EXERCISE DIRECTIONS
Apart from the pictures, return every line of the listing exactly.
(Beginning of RECORDS TO PROCESS)
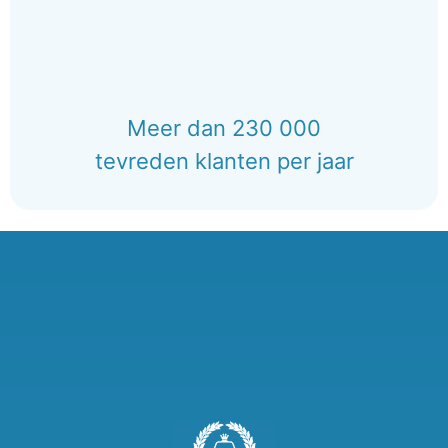
Meer dan 230 000
tevreden klanten per jaar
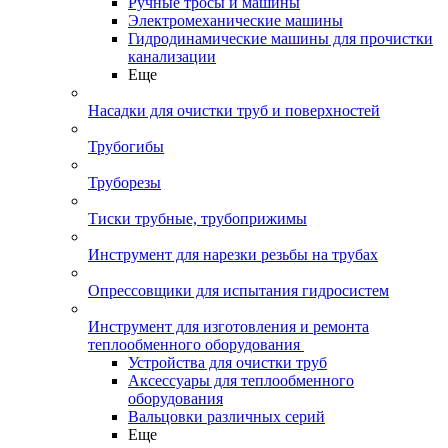
Ручные тросы и машины
Электромеханические машины
Гидродинамические машины для прочистки
канализации
Еще
Насадки для очистки труб и поверхностей
Трубогибы
Труборезы
Тиски трубные, трубоприжимы
Инструмент для нарезки резьбы на трубах
Опрессовщики для испытания гидросистем
Инструмент для изготовления и ремонта
теплообменного оборудования
Устройства для очистки труб
Аксессуары для теплообменного
оборудования
Вальцовки различных серий
Еще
(End of RECORDS TO PROCESS)
WRITTEN REPLY
Meer dan 230 000
tevreden klanten per jaar
Ручные тросы и машины
Электромеханические машины
Гидродинамические машины для прочистки
канализации
Еще
Насадки для очистки труб и поверхностей
Трубогибы
Труборезы
Тиски трубные, трубоприжимы
Инструмент для нарезки резьбы на трубах
Опрессовщики для испытания гидросистем
Инструмент для изготовления и ремонта
теплообменного оборудования
Устройства для очистки труб
Аксессуары для теплообменного
оборудования
Вальцовки различных серий
Еще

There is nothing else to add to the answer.